Там и здесь в доме устойчивым знаком либо характерным признаком себя проявлял какой-нибудь атрибут, аллегорическая фигура, персонаж, историческое лицо в преходящем, как понимал Каренин, случайном его состоянии.

Где-нибудь на рассвете, выйдя за ненадобностью в отхожее место, Алексей Александрович сталкивался с Ибсеном, Пушкиным, Ипсиланти или им подобными.

– В иные дни, – объяснялась Анна, – к нам приходят великие люди, ангелы —

Ему послышались монголы.

Он знал, разумеется, о коллективном бессознательном, но никогда не ощущал, насколько оно близко.

«Навстречу утренним лучам полки ряды свои сомкнули», – все же подумал он.

И ошибся!

Навстречу утренним лучам именно постель оставила Анна Аркадьевна, решившая вдруг примерить на себя соломенную шляпу, забытую в последнее посещение (тысячелетие) Дмитрием Ивановичем Менделеевым.

Она надела ее задом наперед – и исчезла в зеркале.

Перевернула – и предстала прежней.

«Волнуясь, конница летит!»

Каренина крепило, все дольше засиживался он за запором.

– Он слышал скрип ее корсета-а-а! – неподалеку тенором выводил Пушкин.

Опоздаешь к поезду – не поешь, опоздаешь к обеду – не уедешь: путешествуя, мы больше едим, чем едем.

Отбывая на железную дорогу, в зеркале Анна предоставляла мужу свое правдоподобное отражение – принимаясь за еду, Каренин переносился на большие расстояния.

В отсутствие мужа навещавший Анну Дмитрий Иванович Менделеев оставил в доме кое-какие свои атрибуты: голову быка, жестяные молнии, трезубец, предметы облачения – и Алексей Александрович трогал вещи руками.

Пылало.

Ощущения накалялись, выливаясь в стремления.

Пехота двигалась.

Зарождалась мысль.

Грохотал Пушкин.

Сильно переев за обедом, вместо Киева Алексей Александрович Каренин заехал в Полтаву.

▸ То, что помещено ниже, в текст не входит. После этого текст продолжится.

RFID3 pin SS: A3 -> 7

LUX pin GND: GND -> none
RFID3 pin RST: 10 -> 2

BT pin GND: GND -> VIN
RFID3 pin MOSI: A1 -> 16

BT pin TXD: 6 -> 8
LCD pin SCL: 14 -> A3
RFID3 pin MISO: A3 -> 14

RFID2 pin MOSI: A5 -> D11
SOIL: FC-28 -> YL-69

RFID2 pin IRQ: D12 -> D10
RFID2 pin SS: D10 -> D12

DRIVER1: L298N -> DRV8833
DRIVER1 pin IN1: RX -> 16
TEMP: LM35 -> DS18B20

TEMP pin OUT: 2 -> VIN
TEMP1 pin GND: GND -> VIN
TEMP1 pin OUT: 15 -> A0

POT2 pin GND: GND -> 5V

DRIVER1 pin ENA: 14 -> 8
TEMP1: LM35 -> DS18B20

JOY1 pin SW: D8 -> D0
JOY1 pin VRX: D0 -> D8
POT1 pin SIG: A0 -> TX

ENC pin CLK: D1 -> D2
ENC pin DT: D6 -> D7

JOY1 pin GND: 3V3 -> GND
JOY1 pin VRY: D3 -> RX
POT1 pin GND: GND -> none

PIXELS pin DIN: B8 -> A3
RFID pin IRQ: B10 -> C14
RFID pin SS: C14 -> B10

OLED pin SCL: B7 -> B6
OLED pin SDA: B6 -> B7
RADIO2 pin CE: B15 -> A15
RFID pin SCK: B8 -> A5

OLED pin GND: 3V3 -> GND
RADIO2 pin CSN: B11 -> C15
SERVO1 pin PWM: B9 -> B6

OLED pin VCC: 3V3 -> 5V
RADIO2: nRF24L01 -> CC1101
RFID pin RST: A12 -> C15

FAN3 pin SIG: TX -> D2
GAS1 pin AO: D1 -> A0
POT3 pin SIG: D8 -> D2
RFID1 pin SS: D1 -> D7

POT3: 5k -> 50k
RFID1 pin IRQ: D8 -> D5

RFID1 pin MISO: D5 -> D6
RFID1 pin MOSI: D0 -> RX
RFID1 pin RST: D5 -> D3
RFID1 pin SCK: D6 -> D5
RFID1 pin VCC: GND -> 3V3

Глава восьмая. Момент приложения

Анна была уверена, что в конце концов Кокорев возьмет с нее вексель.

Этого, однако, не происходило.

Мебель под воск с зеленым шерстяным репсом отзывалась Апраксиным; с ногами Анна уже могла бросаться на диван.

В спальне было слышно каждое слово.

Говорил Владимир Ильич, что-то о Рабкрине: застоявшийся воздух гремел в тусклой комнате.

– Разве Рабкрин не ушел в народ? – Анна спросила мужа.

С Алексеем Александровичем она лежала на сцене и потому могла только имитировать.

Алексей Александрович имел возможность подключаться к ней и заряжался ее энергией. Если много-много раз задавать себе вопрос и всегда отвечать «нет», то рано или поздно обязательно возникнет «да» (не отсюда).

После известного происшествия на железной дороге Анне прибыло ощущений – Алексея же Александровича стали преследовать мысли.

«Чувство долга, протяженность и уверенность в победе слышат шведы в этом звуке» (не отсюда).

Принявшись размышлять, он пришел к выводу, что Толстой и есть то коллективное и бессознательное, что так сильно на них давит; не только шведы дошли до Полтавы, но и часть норвежцев: шведы давили на Пушкина, норвежцы – на Толстого, и все они вместе —

Когда домочадцы, смешавшись, садились обедать за небольшой, в сущности, стол, скатерть свешивалась, закрывая им ноги – Каренин не знал, что делает Ибсен в своих прюнелевых ботиночках и потому приказал еду норвежцу подавать отдельно (его так научили в Полтаве): манекен отсажен был за геридон, который крутился на единственной своей ноге, напоминая Вронского на балу.

В реальной жизни, если она существует, каждое событие (почти) – само по себе; правда же культуры (Каренин искал) в том, чтобы почти всё свести (воедино).

Француженка легко совпадала с Инессой Арманд, всё лучшее перепадало детям, и заплясать можно было когда угодно – и только Егоров худо лепился к тому, к чему или кому его прилепляли.